Malacañang confirmed last week that Robredo was investigating some sensitive matters when he died and that among these was a questionable deal for the purchase of M4 automatic carbines for the Philippine National Police, which was under the supervision of his undersecretary for peace and order, Rico Puno.
Puno was the last official with whom Robredo had talked to before leaving Mactan International Airport in Cebu on August18. He told reporters that he had cautioned Robredo about taking light planes and that he knew the pilot of a private plane that Robredo usually took.
On that day, however, Robredo was taking another private plane. Puno said he did not know the pilot.

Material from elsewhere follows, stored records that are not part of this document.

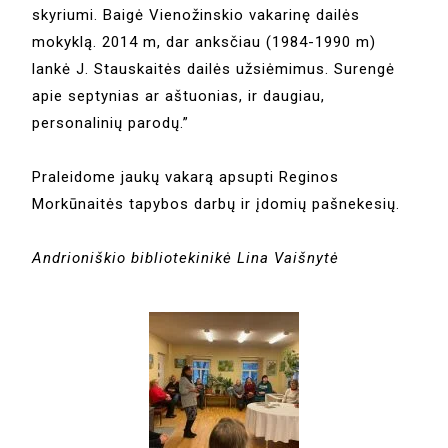
skyriumi. Baigė Vienožinskio vakarinę dailės
mokyklą. 2014 m, dar anksčiau (1984-1990 m)
lankė J. Stauskaitės dailės užsiėmimus. Surengė
apie septynias ar aštuonias, ir daugiau,
personalinių parodų.”
Praleidome jaukų vakarą apsupti Reginos
Morkūnaitės tapybos darbų ir įdomių pašnekesių.
Andrioniškio bibliotekinikė Lina Vaišnytė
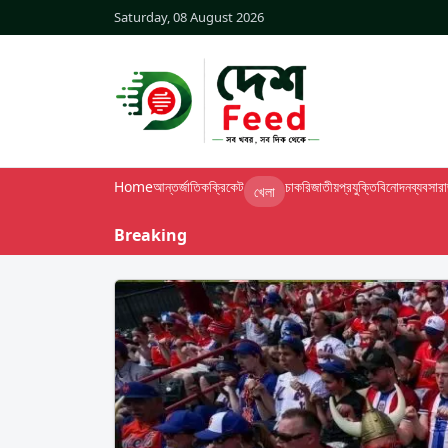
Saturday, 08 August 2026
Home
আন্তর্জাতিক
ক্রিকেট
চাকরি
জাতীয়
প্রযুক্তি
বিনোদন
ব্যবসা
র
খেলা
Breaking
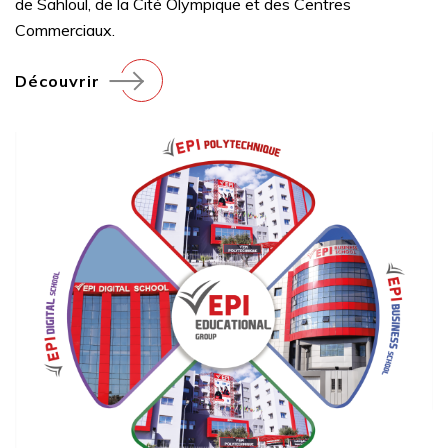
de Sahloul, de la Cité Olympique et des Centres
Commerciaux.
Découvrir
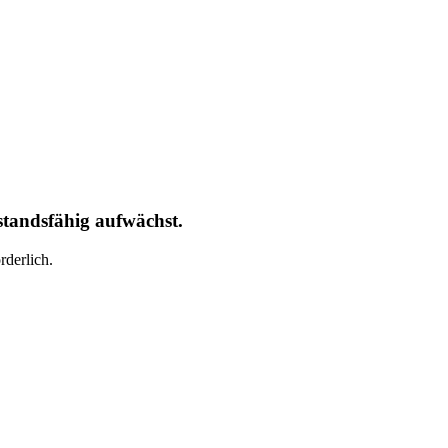
standsfähig aufwächst.
derlich.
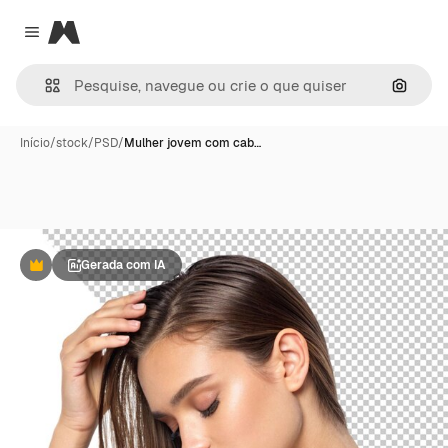
Magnific
Close menu
Pesqui
Início
/
stock
/
PSD
/
Mulher jovem com cab…
Gerada com IA
Premium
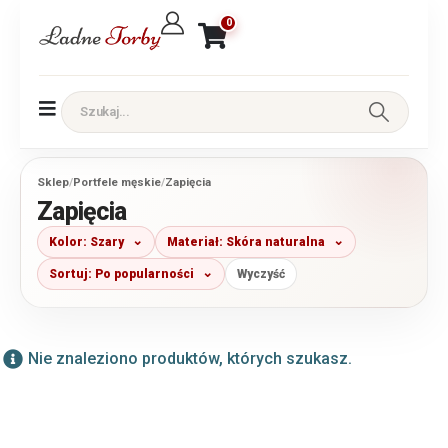
0
Sklep
/
Portfele męskie
/
Zapięcia
Zapięcia
Kolor: Szary
Materiał: Skóra naturalna
Sortuj: Po popularności
Wyczyść
Nie znaleziono produktów, których szukasz.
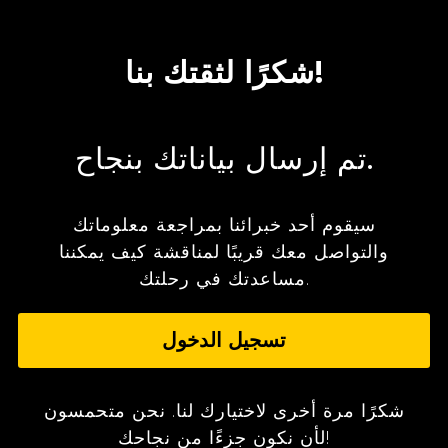
شكرًا لثقتك بنا!
تم إرسال بياناتك بنجاح.
سيقوم أحد خبرائنا بمراجعة معلوماتك
والتواصل معك قريبًا لمناقشة كيف يمكننا
مساعدتك في رحلتك.
تسجيل الدخول
شكرًا مرة أخرى لاختيارك لنا. نحن متحمسون
لأن نكون جزءًا من نجاحك!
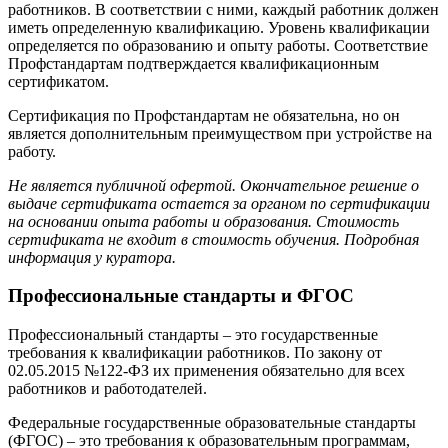
работников. В соответствии с ними, каждый работник должен
иметь определенную квалификацию. Уровень квалификации
определяется по образованию и опыту работы. Соответствие
Профстандартам подтверждается квалификационным
сертификатом.
Сертификация по Профстандартам не обязательна, но он
является дополнительным преимуществом при устройстве на
работу.
Не является публичной офертой. Окончательное решение о
выдаче сертификата остается за органом по сертификации
на основании опыта работы и образования. Стоимость
сертификата не входит в стоимость обучения. Подробная
информация у куратора.
Профессиональные стандарты и ФГОС
Профессиональный стандарты – это государственные
требования к квалификации работников. По закону от
02.05.2015 №122-ФЗ их применения обязательно для всех
работников и работодателей.
Федеральные государственные образовательные стандарты
(ФГОС) – это требования к образовательным программам,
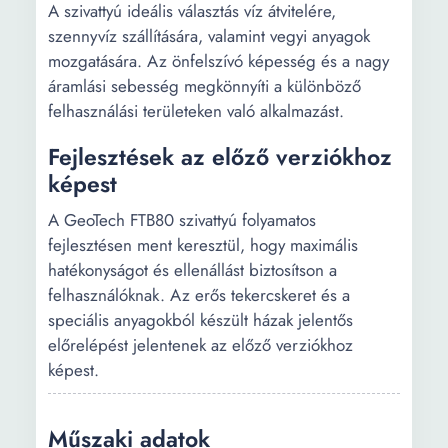
A szivattyú ideális választás víz átvitelére,
szennyvíz szállítására, valamint vegyi anyagok
mozgatására. Az önfelszívó képesség és a nagy
áramlási sebesség megkönnyíti a különböző
felhasználási területeken való alkalmazást.
Fejlesztések az előző verziókhoz
képest
A GeoTech FTB80 szivattyú folyamatos
fejlesztésen ment keresztül, hogy maximális
hatékonyságot és ellenállást biztosítson a
felhasználóknak. Az erős tekercskeret és a
speciális anyagokból készült házak jelentős
előrelépést jelentenek az előző verziókhoz
képest.
Műszaki adatok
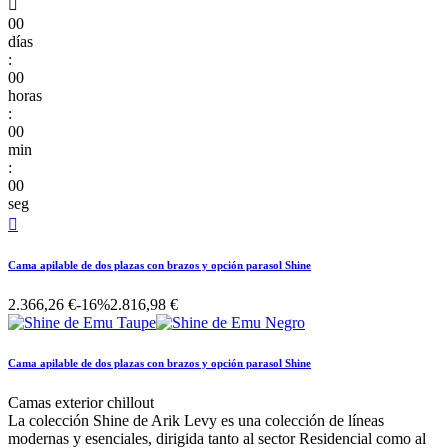

00
días
:
00
horas
:
00
min
:
00
seg

Cama apilable de dos plazas con brazos y opción parasol Shine
2.366,26 €
-16%
2.816,98 €
Cama apilable de dos plazas con brazos y opción parasol Shine
Camas exterior chillout
La colección Shine de Arik Levy es una colección de líneas
modernas y esenciales, dirigida tanto al sector Residencial como al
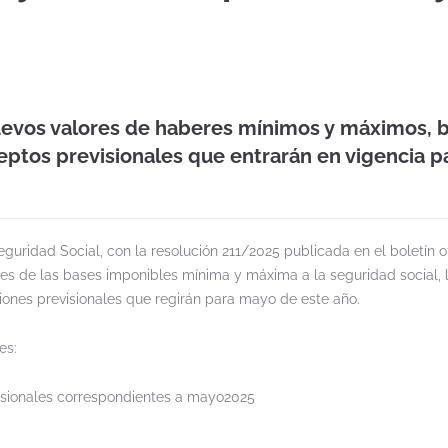
uevos valores de haberes mínimos y máximos, 
eptos previsionales que entrarán en vigencia pa
guridad Social, con la resolución 211/2025 publicada en el boletín of
tes de las bases imponibles mínima y máxima a la seguridad social, 
ciones previsionales que regirán para mayo de este año.
es:
visionales correspondientes a mayo2025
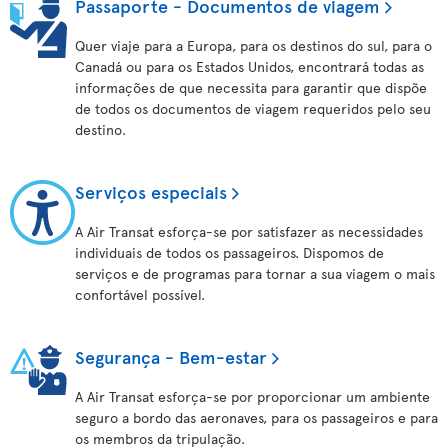
Passaporte - Documentos de viagem
Quer viaje para a Europa, para os destinos do sul, para o
Canadá ou para os Estados Unidos, encontrará todas as
informações de que necessita para garantir que dispõe
de todos os documentos de viagem requeridos pelo seu
destino.
Serviços especiais
A Air Transat esforça-se por satisfazer as necessidades
individuais de todos os passageiros. Dispomos de
serviços e de programas para tornar a sua viagem o mais
confortável possível.
Segurança - Bem-estar
A Air Transat esforça-se por proporcionar um ambiente
seguro a bordo das aeronaves, para os passageiros e para
os membros da tripulação.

Robredo was also investigating the persistence of “jueteng,” an illegal numbers racket, despite a nationwide police crackdown where the jobs of top police officials are at stake.
Emerging from the closed-door session at the Senate, Andrews told reporters that the CAAP intended to pursue the engine failure angle in the plane crash investigation.
But the CAAP panel is also looking into “mitigating factors” in efforts to determine the cause of the crash, he said.
Andrews said an examination of the flight manifest showed that the supposed copilot, Chand, was listed as a passenger. This meant that only Bahinting was at the controls when the plane went down.